S155 Bioprospecting for bacterial oligosaccharyltransferases with relaxed acceptor site specificity
Thursday, July 24, 2014: 4:30 PM
Regency Ballroom B, Second Floor (St. Louis Hyatt Regency at the Arch)
Yi Chai1, Cassandra M. B. Guarino2, Anne A. Ollis1 and Matthew P. DeLisa1, (1)School of Chemical and Biomolecular Engineering, Cornell University, Ithaca, NY, (2)Department of Biomedical Engineering, Cornell University, Ithaca, NY
N-linked glycosylation is an important post-translational modification of proteins and is known to occur in all domains of life. As the central enzyme of all N-linked glycosylation pathways, the oligosaccharyltransferase (OST) is responsible for transferring an oligosaccharide from a lipid carrier in the membrane onto a target consensus sequence within a protein.
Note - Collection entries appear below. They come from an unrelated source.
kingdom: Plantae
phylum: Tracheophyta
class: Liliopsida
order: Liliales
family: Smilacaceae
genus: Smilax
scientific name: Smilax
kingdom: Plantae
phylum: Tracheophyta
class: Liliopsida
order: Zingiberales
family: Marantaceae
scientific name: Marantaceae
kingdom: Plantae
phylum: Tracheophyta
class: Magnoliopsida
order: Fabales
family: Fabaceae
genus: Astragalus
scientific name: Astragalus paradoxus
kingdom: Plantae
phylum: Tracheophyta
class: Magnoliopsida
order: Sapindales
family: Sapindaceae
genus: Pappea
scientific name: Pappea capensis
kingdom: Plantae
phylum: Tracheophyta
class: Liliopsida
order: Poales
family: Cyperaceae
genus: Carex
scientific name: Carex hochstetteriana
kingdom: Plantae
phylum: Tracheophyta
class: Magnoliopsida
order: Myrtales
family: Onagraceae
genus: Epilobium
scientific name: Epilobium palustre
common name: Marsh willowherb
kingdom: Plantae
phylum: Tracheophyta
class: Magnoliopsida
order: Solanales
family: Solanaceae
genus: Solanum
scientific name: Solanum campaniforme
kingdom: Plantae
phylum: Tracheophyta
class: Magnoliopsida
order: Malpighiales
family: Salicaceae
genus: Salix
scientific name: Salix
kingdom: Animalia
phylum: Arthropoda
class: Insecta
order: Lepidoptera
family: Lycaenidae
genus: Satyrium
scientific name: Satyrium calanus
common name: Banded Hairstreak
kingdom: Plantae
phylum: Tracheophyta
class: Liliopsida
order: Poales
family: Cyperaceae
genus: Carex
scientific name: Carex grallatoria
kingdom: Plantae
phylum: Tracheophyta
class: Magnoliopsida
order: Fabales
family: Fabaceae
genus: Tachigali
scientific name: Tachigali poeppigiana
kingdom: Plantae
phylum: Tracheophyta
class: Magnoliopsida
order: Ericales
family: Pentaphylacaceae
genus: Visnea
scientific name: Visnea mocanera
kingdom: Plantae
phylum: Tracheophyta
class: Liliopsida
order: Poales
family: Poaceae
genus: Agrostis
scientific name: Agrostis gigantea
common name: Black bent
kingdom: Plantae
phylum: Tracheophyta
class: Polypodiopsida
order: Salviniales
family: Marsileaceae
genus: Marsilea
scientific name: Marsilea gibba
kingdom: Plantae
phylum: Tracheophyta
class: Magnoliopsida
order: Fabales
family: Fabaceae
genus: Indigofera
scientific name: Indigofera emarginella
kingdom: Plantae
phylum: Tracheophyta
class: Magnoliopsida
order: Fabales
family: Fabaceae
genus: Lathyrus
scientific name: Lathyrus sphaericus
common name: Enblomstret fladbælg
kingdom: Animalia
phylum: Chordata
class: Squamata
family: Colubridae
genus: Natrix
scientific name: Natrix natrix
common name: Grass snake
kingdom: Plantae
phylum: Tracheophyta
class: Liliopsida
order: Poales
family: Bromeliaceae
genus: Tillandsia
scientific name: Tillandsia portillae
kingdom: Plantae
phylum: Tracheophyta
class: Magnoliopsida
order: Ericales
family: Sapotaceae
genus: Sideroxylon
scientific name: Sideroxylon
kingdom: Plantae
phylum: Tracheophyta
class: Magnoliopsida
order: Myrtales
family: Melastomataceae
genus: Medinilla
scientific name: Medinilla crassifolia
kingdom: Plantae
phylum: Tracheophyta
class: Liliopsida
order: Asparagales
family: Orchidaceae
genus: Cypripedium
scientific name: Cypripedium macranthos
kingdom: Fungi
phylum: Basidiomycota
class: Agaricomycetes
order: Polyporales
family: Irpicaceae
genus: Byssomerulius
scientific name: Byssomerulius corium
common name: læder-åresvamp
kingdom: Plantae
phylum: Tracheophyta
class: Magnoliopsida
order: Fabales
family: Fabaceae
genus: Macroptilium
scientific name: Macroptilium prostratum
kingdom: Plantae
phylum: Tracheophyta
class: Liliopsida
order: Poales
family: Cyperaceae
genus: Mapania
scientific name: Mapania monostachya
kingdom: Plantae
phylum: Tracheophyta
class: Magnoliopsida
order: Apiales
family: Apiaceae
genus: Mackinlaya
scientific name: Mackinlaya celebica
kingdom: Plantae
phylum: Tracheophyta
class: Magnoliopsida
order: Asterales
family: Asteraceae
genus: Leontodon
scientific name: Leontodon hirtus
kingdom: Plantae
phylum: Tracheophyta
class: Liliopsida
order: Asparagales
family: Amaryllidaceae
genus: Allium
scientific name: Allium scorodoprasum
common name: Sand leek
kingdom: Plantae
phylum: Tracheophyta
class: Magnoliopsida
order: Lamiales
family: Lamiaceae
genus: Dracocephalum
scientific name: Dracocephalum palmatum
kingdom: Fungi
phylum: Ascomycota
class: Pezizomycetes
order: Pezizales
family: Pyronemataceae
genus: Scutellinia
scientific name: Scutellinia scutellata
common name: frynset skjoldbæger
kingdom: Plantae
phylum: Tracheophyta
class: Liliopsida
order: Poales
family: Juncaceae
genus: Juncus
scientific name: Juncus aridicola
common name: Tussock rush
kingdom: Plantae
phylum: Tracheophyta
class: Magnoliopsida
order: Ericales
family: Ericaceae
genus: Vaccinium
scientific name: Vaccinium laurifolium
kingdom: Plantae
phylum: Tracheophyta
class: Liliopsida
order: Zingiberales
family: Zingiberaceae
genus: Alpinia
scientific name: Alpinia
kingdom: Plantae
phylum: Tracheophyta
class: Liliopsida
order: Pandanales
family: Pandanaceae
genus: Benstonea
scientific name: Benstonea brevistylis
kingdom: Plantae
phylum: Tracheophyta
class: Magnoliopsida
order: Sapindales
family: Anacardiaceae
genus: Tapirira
A major difference between eukaryotic and bacterial glycosylation is that all bacterial OSTs studied so far (e.g., PglB from Campylobacter jejuni) glycosylate the motif D/E-X1-N-X2-S/T (where X1 and X2 are any amino acids except proline), whereas eukaryotic OSTs do not require aspartic or glutamic acid at the -2 position. We hypothesized that some bacteria may encode OSTs whose acceptor site specificity differs from that of prototypical bacterial OSTs such as PglB from C. jejuni or C. lari. To test this, we characterized 24 bacterial OSTs for their ability to transfer glycans onto a model glycoprotein containing either a canonical bacterial acceptor site (DQNAT) or an acceptor site lacking the D residue in the -2 position (AQNAT). Remarkably, four OSTs were identified that efficiently catalyzed glycan attachment to the AQNAT site. Some of these OSTs transferred glycans to an even wider array of acceptor sites including the native glycan acceptor site in human Fc domains. Taken together, these data confirm the existence of naturally occurring bacterial OSTs with greatly relaxed acceptor site specificity. By breaking the “minus 2” rule, these flexible biocatalysts pave the way for using glycoengineered bacteria to make therapeutic glycoproteins such as authentic human antibodies.